Ses opéras ou opéras-comiques connaîtront, à
quelques exceptions près, un franc succès.
Si l’on s’interroge sur les raisons de l’engouement
pour les oeuvres de Grétry, c’est sans doute leur
grâce ingénue et l’expression naturelle et
spontanée des sentiments qui gagnèrent le coeur d’un
public épris de " bons
sentiments " plus que la force de l’écriture
musicale. Néanmoins, certaines particularités
techniques et certains procédés dramatiques
expérimentés dans ses oeuvres lyriques serviront de
modèle à maints opéras du dix-neuvième siècle.
Grétry est, sans doute, le compositeur le plus adulé
de l’époque pré-révolutionnaire en France.

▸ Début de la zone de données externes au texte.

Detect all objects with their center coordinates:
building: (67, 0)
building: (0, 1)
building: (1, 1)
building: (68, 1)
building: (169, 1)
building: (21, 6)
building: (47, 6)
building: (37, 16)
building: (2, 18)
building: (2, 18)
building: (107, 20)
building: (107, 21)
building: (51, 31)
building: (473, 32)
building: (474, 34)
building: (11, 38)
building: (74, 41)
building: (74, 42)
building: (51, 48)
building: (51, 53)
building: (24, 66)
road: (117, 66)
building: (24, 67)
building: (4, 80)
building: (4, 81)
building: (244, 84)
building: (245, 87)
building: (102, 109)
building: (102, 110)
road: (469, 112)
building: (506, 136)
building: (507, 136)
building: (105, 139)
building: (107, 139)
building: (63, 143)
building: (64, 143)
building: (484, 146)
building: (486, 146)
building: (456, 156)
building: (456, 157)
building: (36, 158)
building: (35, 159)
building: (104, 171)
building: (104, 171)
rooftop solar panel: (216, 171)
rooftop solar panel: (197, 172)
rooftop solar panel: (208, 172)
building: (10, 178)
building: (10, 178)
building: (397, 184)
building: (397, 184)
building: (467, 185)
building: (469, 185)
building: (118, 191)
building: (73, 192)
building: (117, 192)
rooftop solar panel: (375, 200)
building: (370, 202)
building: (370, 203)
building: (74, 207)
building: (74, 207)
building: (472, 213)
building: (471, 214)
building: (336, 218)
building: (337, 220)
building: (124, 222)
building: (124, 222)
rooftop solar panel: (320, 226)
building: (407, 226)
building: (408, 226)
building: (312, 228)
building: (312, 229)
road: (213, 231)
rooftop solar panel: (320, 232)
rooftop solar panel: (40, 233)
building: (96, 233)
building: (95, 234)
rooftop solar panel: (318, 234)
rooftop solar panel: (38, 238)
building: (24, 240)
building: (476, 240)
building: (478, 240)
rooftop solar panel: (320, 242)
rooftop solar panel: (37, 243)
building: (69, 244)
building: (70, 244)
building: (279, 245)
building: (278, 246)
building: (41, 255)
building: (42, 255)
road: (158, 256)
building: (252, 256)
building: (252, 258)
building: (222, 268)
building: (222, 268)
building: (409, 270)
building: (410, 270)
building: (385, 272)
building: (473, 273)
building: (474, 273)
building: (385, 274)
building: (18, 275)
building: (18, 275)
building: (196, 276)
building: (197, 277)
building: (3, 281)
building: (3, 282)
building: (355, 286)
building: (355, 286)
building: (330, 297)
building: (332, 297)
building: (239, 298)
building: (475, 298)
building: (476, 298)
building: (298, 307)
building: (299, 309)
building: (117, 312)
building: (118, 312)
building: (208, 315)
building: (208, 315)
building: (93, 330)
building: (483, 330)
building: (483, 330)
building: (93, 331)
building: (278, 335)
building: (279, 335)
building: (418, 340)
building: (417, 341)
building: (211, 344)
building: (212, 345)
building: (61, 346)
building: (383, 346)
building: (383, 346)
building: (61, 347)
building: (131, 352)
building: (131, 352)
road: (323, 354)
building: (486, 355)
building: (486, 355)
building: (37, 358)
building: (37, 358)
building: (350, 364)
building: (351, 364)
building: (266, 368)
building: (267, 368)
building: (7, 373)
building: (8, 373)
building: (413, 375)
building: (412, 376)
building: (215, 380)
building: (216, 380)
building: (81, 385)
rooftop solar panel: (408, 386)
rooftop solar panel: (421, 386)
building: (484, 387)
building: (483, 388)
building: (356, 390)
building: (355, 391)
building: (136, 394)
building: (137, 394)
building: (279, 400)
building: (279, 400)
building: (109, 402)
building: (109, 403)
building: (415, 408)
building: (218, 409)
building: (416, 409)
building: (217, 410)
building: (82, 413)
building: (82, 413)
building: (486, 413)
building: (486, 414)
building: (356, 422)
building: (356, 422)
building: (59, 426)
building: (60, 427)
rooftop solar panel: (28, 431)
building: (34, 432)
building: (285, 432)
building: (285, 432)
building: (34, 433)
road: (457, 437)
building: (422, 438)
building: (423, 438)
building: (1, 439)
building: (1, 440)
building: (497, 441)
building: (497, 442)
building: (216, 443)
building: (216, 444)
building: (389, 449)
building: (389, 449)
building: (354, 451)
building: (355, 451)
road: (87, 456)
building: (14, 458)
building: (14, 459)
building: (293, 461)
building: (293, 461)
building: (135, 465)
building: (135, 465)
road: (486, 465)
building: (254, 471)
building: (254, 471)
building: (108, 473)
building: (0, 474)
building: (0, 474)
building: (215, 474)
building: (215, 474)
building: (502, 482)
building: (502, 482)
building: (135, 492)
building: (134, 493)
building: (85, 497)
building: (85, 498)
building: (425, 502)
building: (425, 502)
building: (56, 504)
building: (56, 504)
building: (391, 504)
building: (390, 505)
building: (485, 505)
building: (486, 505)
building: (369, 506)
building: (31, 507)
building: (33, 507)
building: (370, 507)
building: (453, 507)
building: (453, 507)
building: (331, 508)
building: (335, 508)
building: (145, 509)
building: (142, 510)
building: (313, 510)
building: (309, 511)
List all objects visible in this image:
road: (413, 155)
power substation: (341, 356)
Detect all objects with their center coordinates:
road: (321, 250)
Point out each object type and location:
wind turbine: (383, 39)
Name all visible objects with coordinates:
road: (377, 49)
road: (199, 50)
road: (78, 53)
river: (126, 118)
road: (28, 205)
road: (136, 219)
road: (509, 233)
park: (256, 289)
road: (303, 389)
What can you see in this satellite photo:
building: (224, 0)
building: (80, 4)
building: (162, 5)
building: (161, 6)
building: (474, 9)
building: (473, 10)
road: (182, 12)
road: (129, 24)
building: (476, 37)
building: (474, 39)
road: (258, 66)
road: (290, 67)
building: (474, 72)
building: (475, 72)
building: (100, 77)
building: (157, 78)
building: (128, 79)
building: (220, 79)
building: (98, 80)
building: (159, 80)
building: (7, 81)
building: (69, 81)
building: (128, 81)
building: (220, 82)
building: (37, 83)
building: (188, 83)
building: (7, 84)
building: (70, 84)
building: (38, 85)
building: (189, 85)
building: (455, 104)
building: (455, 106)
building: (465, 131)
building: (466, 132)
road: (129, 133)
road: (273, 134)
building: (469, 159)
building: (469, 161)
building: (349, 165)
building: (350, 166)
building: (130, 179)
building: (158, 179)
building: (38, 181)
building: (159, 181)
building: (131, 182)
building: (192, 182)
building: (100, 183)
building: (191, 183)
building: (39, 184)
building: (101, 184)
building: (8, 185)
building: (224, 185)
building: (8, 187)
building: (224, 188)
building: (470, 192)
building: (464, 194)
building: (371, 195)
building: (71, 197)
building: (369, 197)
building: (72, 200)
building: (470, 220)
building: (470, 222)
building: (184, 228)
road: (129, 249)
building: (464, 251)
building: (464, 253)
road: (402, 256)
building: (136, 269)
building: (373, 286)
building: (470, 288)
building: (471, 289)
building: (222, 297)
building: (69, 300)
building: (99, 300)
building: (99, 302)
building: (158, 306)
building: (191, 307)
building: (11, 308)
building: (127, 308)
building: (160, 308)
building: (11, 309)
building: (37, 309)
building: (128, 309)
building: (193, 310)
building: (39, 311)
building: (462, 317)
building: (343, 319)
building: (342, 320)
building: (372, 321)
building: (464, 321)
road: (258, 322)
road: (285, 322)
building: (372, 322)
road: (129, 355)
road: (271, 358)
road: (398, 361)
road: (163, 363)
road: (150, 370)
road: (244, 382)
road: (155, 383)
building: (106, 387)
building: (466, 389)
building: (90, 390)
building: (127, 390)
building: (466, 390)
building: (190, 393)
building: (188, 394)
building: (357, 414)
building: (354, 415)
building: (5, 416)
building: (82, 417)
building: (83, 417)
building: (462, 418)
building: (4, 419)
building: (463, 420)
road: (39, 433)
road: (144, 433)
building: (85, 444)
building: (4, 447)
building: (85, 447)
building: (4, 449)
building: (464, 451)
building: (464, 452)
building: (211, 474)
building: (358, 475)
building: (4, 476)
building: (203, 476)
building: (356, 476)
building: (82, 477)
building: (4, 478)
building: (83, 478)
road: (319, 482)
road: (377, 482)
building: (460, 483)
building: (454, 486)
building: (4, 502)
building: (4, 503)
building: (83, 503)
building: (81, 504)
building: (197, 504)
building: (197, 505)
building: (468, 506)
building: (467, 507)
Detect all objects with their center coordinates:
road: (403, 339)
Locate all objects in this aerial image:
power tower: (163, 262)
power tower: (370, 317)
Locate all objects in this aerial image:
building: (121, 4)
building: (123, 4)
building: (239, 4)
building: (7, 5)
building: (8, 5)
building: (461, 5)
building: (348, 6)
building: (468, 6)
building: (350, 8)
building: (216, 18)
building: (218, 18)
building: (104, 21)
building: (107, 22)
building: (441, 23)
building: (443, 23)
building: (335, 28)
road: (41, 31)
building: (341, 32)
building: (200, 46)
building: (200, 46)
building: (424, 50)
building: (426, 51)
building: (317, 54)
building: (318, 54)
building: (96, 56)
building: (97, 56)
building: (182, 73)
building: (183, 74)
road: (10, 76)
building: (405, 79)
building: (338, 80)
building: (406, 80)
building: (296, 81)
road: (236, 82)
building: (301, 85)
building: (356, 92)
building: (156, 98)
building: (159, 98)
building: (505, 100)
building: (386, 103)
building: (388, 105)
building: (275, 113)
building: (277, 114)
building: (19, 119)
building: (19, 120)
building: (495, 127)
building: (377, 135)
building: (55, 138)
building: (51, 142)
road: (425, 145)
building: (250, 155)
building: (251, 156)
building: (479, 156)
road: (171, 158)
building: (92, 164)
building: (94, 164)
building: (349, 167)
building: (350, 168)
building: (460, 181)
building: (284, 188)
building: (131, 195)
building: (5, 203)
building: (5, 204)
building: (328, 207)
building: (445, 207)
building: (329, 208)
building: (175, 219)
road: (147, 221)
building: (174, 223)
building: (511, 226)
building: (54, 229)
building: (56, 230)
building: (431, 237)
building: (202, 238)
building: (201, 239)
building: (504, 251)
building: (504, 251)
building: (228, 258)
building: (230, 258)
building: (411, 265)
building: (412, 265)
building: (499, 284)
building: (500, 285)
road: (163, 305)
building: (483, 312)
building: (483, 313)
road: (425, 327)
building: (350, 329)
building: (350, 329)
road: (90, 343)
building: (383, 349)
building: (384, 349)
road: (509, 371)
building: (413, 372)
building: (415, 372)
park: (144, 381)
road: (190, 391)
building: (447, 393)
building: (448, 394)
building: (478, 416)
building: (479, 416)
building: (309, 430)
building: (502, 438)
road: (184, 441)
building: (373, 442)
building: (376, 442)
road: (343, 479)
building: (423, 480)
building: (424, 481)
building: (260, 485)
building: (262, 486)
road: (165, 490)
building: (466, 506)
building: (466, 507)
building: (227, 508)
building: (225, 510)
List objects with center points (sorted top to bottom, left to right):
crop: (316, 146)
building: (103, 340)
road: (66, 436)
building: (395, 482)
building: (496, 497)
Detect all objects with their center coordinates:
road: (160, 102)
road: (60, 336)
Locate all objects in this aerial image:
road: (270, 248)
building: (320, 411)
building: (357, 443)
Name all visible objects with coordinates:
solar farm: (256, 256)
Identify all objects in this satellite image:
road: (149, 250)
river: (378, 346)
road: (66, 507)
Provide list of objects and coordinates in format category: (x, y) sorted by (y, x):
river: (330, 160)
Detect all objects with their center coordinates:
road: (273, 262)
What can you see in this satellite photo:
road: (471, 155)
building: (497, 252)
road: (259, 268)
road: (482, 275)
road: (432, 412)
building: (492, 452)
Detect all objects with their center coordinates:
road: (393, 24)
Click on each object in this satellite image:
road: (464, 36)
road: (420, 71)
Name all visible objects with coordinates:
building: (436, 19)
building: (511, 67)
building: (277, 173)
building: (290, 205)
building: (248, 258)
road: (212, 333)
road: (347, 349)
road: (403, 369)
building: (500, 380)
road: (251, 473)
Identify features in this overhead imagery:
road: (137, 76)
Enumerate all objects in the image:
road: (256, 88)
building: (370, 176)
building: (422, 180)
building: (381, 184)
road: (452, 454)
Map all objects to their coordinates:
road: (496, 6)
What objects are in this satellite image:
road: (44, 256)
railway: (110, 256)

Couvert d’honneurs, il vivra une fin d’existence
paisible et s’essaiera à la littérature au travers
de Mémoires qui reflètent bien les tendances
philosophiques du temps. En 1828, son coeur, selon son
désir, sera transporté à Liège.
Il laissa un nombre d’oeuvres considérables parmi
lesquelles plus de cinquante opéras, des romances,
des hymnes et chants révolutionnaires, peu de musique
instrumentale (un concerto pour flûte, six quatuors
à cordes, une symphonie pour quatuor à cordes et
deux cors).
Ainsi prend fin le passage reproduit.